From the line containing "259 372 10.04" down to the last line of the records below, restate each line word for word and leave out the rest.

▸ SOURCE DATA:
_ _ _ _ _ _ _

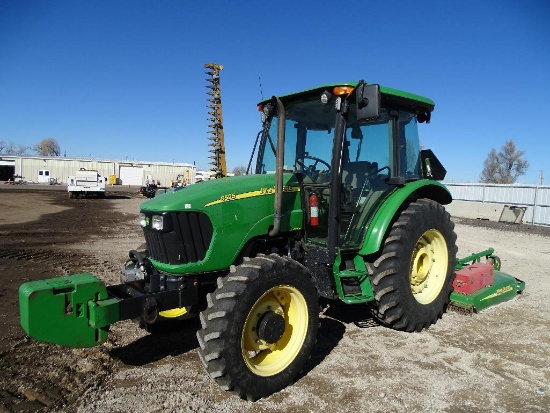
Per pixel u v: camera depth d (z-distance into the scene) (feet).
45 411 9.30
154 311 10.30
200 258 10.95
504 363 12.01
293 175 12.89
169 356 12.21
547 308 16.98
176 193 11.41
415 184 14.40
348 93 12.05
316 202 12.53
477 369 11.63
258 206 11.71
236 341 9.50
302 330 10.93
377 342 13.34
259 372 10.04
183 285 10.90
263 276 9.99
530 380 11.07
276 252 12.46
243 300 9.61
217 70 44.75
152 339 13.39
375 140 13.87
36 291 8.57
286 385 10.48
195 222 10.84
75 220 46.73
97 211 58.70
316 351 12.67
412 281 14.60
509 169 152.25
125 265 13.04
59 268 22.57
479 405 9.86
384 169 14.19
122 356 12.17
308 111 13.75
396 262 13.15
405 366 11.75
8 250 27.58
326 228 13.19
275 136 14.90
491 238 38.17
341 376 11.16
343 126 12.32
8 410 9.28
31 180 184.96
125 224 44.39
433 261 15.34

_ _ _ _ _ _ _

▸ RESULT FOR THIS TASK:
259 372 10.04
183 285 10.90
263 276 9.99
530 380 11.07
276 252 12.46
243 300 9.61
217 70 44.75
152 339 13.39
375 140 13.87
36 291 8.57
286 385 10.48
195 222 10.84
75 220 46.73
97 211 58.70
316 351 12.67
412 281 14.60
509 169 152.25
125 265 13.04
59 268 22.57
479 405 9.86
384 169 14.19
122 356 12.17
308 111 13.75
396 262 13.15
405 366 11.75
8 250 27.58
326 228 13.19
275 136 14.90
491 238 38.17
341 376 11.16
343 126 12.32
8 410 9.28
31 180 184.96
125 224 44.39
433 261 15.34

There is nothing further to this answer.